Problem details >> Each line below from the line with "Libia, Haruj. Relacja z podróży" to the line with "Réservez votre séjour pour le découvrir dès" must be copied exactly, including those two, and no picture may appear in the copy.

Records from a data source
# # # # #
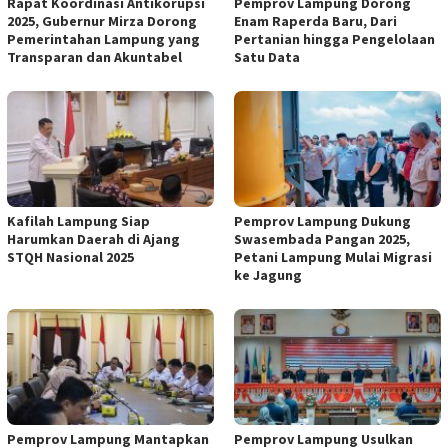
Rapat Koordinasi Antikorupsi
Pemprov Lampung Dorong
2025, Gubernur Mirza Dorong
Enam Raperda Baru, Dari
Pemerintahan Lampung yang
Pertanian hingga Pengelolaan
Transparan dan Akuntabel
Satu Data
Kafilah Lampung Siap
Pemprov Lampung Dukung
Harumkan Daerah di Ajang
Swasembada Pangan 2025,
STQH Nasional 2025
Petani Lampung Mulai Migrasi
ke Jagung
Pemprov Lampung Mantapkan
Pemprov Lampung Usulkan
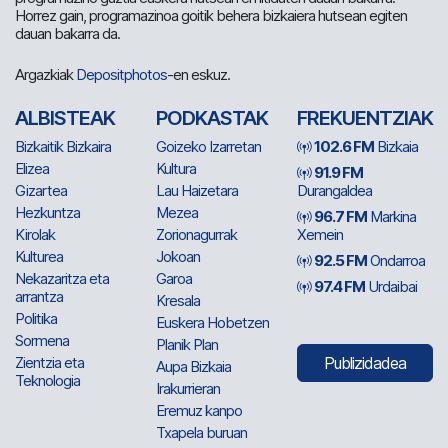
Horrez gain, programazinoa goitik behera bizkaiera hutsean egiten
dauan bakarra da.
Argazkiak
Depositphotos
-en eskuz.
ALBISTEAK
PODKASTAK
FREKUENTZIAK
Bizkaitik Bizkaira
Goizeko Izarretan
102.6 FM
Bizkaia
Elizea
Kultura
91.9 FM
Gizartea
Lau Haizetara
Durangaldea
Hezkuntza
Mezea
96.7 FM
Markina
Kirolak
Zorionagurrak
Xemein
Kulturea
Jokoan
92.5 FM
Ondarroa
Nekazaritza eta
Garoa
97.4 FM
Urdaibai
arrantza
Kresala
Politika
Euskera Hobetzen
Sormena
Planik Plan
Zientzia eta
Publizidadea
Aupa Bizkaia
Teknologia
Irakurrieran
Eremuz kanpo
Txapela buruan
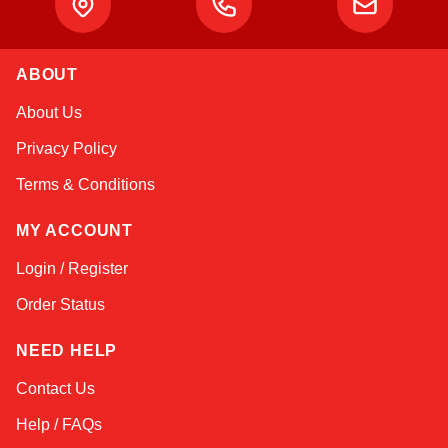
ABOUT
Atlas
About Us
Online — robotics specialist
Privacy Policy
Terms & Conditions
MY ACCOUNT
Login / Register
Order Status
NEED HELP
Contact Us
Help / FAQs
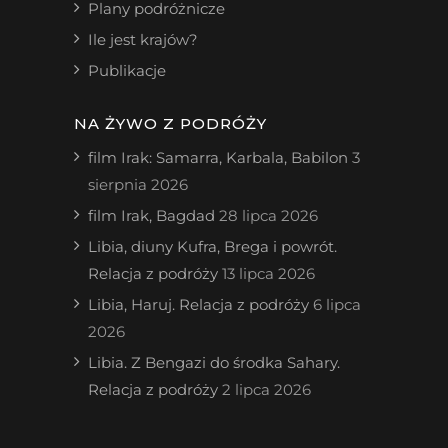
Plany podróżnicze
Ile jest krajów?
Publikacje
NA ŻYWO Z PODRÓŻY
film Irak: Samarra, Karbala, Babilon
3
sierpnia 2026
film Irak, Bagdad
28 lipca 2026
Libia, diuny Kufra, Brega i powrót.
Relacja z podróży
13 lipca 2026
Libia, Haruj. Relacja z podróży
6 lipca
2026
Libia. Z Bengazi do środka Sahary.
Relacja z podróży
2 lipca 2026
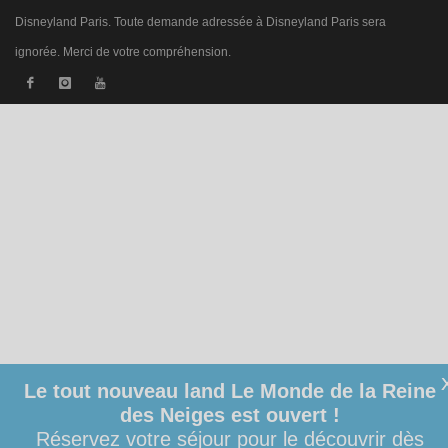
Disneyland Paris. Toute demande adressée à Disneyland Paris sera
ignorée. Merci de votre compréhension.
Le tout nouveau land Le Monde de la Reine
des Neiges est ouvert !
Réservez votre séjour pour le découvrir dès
# # # # #
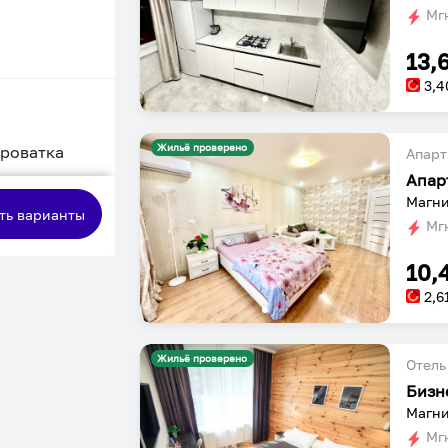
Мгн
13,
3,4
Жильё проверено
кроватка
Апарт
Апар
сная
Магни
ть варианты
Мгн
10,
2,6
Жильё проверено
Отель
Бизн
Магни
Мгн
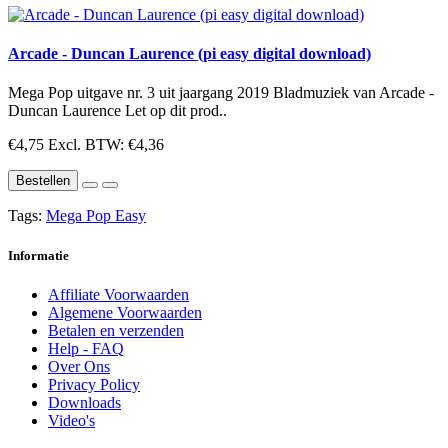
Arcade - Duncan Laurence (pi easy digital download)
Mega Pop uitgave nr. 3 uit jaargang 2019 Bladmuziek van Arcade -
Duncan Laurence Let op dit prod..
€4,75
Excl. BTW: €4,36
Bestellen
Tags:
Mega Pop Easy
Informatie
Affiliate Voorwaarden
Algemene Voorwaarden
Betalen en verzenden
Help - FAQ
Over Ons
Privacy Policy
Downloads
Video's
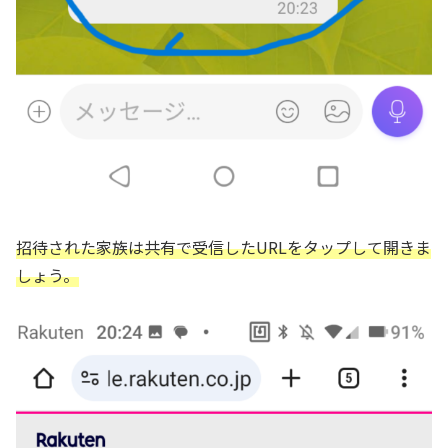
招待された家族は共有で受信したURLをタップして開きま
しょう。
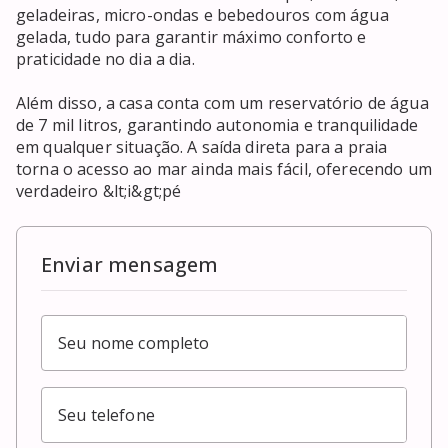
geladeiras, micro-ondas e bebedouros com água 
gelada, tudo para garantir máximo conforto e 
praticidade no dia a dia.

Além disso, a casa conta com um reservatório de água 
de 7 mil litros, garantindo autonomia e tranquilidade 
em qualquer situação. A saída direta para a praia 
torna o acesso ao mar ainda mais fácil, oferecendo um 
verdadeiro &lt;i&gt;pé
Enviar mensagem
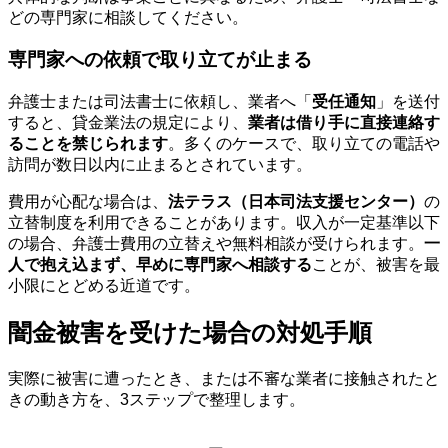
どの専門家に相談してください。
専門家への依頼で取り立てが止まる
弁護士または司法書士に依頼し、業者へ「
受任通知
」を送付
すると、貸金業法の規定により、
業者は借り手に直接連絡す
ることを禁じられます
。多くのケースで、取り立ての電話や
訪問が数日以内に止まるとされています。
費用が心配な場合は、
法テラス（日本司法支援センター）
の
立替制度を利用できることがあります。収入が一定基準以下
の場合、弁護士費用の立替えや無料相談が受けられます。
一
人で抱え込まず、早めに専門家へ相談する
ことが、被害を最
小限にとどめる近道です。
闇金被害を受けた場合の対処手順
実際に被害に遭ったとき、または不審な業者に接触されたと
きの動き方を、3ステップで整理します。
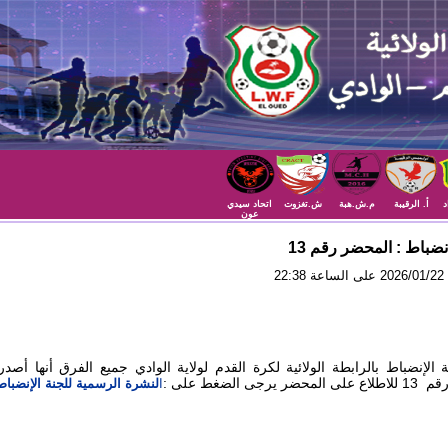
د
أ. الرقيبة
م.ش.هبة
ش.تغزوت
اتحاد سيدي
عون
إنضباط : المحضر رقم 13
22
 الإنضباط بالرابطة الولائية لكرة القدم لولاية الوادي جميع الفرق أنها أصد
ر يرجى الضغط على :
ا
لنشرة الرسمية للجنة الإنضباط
# # # # #
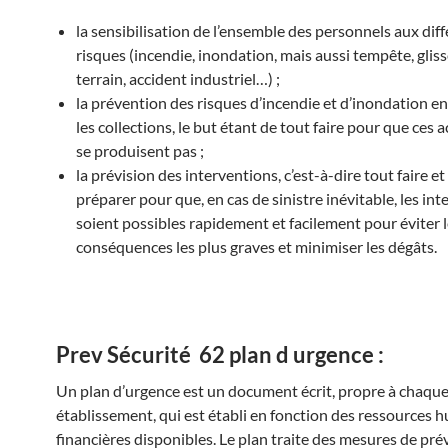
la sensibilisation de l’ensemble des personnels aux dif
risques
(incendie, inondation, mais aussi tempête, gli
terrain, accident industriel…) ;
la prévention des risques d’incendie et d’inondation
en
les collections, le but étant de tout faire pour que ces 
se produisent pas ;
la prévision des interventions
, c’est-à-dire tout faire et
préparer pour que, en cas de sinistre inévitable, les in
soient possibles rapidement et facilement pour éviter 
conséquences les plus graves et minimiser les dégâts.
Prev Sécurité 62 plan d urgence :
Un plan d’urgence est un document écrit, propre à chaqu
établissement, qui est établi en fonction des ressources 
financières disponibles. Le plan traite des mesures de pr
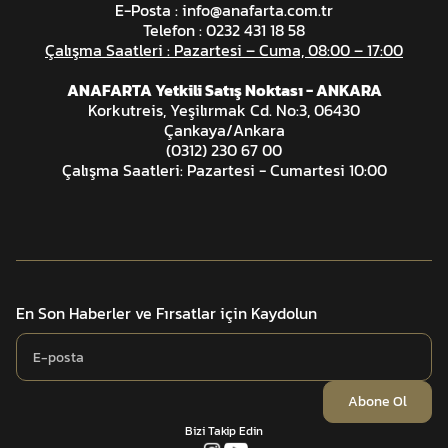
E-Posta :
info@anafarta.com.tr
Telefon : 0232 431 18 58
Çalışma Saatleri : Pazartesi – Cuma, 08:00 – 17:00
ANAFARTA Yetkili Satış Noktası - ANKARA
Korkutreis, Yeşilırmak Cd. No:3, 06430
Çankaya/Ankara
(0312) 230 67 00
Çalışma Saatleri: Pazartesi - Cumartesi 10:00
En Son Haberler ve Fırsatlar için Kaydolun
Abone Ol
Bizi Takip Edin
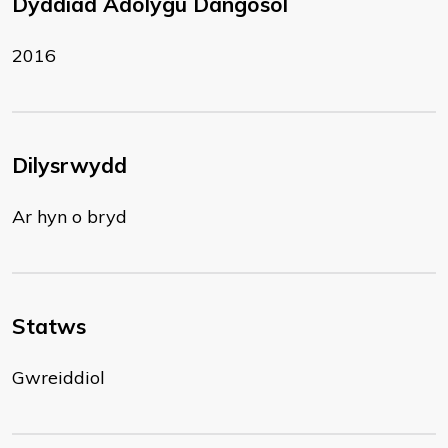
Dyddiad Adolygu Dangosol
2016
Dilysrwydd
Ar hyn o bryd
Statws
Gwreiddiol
# # # # #
Answer box >>
Libia, Haruj. Relacja z podróży
6 lipca
2026
Libia. Z Bengazi do środka Sahary.
Relacja z podróży
2 lipca 2026
Disneyland Paris. Toute demande adressée à Disneyland Paris sera
ignorée. Merci de votre compréhension.
Le tout nouveau land Le Monde de la Reine
des Neiges est ouvert !
Réservez votre séjour pour le découvrir dès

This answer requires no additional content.